TASK TO COMPLETE
All that is wanted is a word-for-word copy of the line with "Deadpool #3A NM- 9.2" and every line after it in the data below.

[[ DATA FOR REVIEW, beginning ]]

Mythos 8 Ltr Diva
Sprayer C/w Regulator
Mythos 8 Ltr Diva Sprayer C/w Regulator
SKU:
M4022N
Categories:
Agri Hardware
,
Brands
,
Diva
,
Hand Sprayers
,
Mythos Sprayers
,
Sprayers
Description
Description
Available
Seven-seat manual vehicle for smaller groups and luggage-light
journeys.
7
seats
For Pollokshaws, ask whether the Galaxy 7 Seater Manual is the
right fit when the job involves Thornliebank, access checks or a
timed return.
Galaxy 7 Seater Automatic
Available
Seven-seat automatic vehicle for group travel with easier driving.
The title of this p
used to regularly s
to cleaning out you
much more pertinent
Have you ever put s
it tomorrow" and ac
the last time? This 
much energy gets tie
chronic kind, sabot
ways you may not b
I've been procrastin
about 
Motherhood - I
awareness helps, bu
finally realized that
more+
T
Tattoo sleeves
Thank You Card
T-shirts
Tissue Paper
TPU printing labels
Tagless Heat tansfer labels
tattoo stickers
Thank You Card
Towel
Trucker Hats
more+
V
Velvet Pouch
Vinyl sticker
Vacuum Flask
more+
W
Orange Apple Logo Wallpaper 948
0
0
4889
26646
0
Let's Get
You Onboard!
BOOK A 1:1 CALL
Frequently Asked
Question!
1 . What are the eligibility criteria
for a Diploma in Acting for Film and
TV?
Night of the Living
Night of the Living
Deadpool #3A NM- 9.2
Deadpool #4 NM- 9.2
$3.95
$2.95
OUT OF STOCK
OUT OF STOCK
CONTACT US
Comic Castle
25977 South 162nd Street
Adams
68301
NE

[[ DATA FOR REVIEW, end ]]

RESPONSE TO THE EXERCISE
Deadpool #3A NM- 9.2
Deadpool #4 NM- 9.2
$3.95
$2.95
OUT OF STOCK
OUT OF STOCK
CONTACT US
Comic Castle
25977 South 162nd Street
Adams
68301
NE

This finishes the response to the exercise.